» Work instructions
**a.** According to the Mallory Contois profile, what role did she take when she joined Mercury?
**b.** Please reproduce everything in the Mallory Contois profile from "Apr 11, 2026|6" down to "SaaS community building.".

» Selected extract
The VP of Growth at Maven ran the lowest-budget team at Mercury and made it a virtue. Her thesis: authentic community scales better than expensive activations.

Apr 11, 2026|6 min read|By Growth.Talent|

The Anti-Budget Philosophy

Most growth leaders arrive at a well-funded startup and immediately start spending. Mallory Contois did the opposite. When she joined Mercury as Head of Community right after a major fundraise, she made a deliberate choice to run what she calls "the lowest budget team at Mercury." The reasoning cuts against nearly every playbook in B2B SaaS community building.

I don't philosophically buy into the more money you spend on events and things like that, the more people will talk about them. I just think that's just not true.

— Mallory Contois

Her approach at Mercury centered on a single question: how far can we get on almost no money? The answer involved showing up as human beings in the founder ecosystem, understanding what users were experiencing, and being useful rather than transactional. No Knicks games. No bottle service. Just relevance and presence. This wasn't asceticism for its own sake—it was a bet that word-of-mouth grows from genuine connection, not catered experiences.

The philosophy traces back to her earliest exposure to organic growth at Pinterest, where she witnessed users evangelizing a product with zero incentive beyond authentic enthusiasm. That experience of watching real community-led growth—people telling friends about Pinterest because it gave them something they'd never had before—became her north star. Every role since has been an attempt to recreate that conditions, not the tactics.

Intent Data Before Anyone Called It That

Contois joined Pinterest as one of the first 100 employees, landing on a 15-person ads team just as the company prepared to launch its first revenue product. At the time, the platform was wrestling with a fundamental question: should it take a cut of e-commerce transactions or focus purely on advertising? The company chose ads, passing on what would later be called affiliate marketing years before the infrastructure existed to support it.

» Information supplied
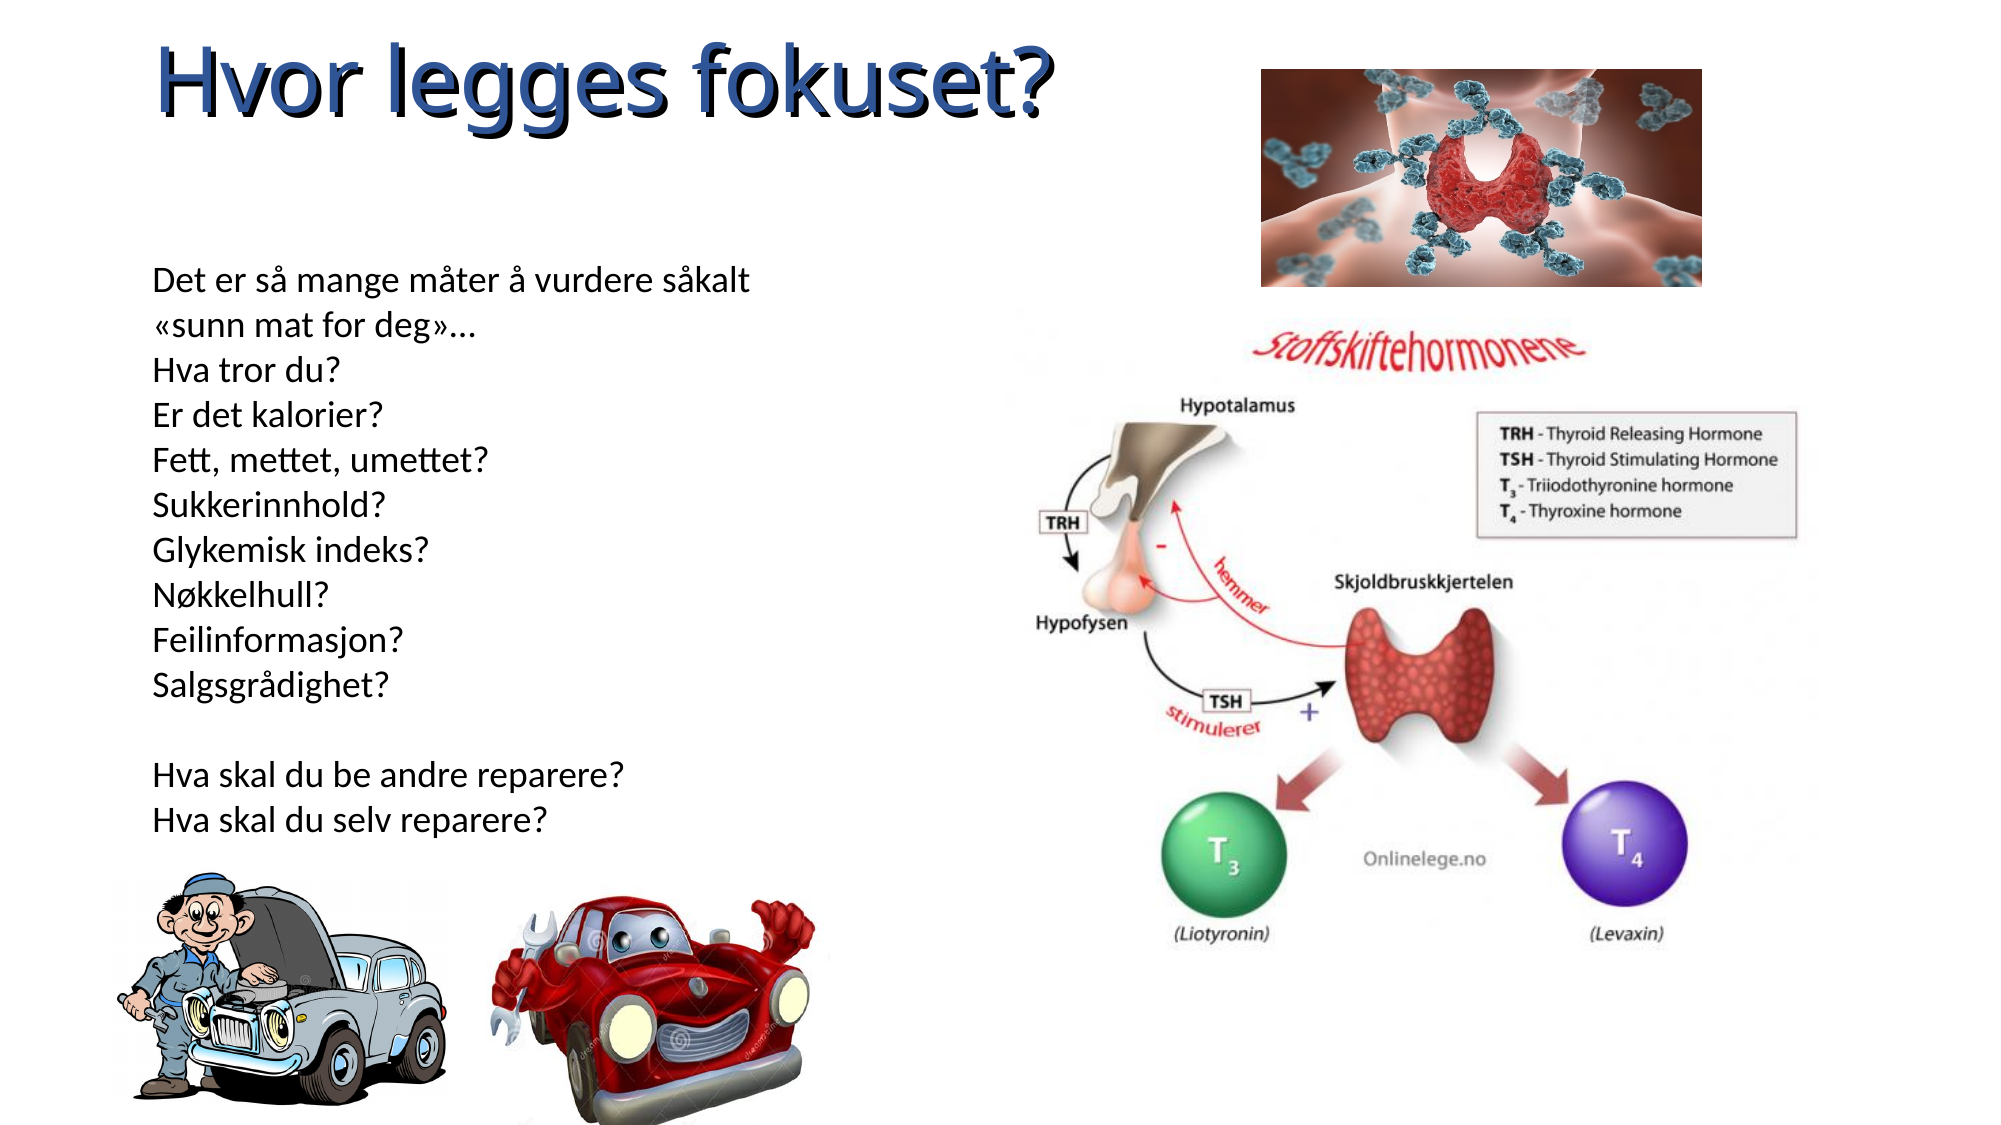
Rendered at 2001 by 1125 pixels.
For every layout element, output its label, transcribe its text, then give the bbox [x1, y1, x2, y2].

» Answers for the exercise
**a.** Head of Community.

**b.**
Apr 11, 2026|6 min read|By Growth.Talent|

The Anti-Budget Philosophy

Most growth leaders arrive at a well-funded startup and immediately start spending. Mallory Contois did the opposite. When she joined Mercury as Head of Community right after a major fundraise, she made a deliberate choice to run what she calls "the lowest budget team at Mercury." The reasoning cuts against nearly every playbook in B2B SaaS community building.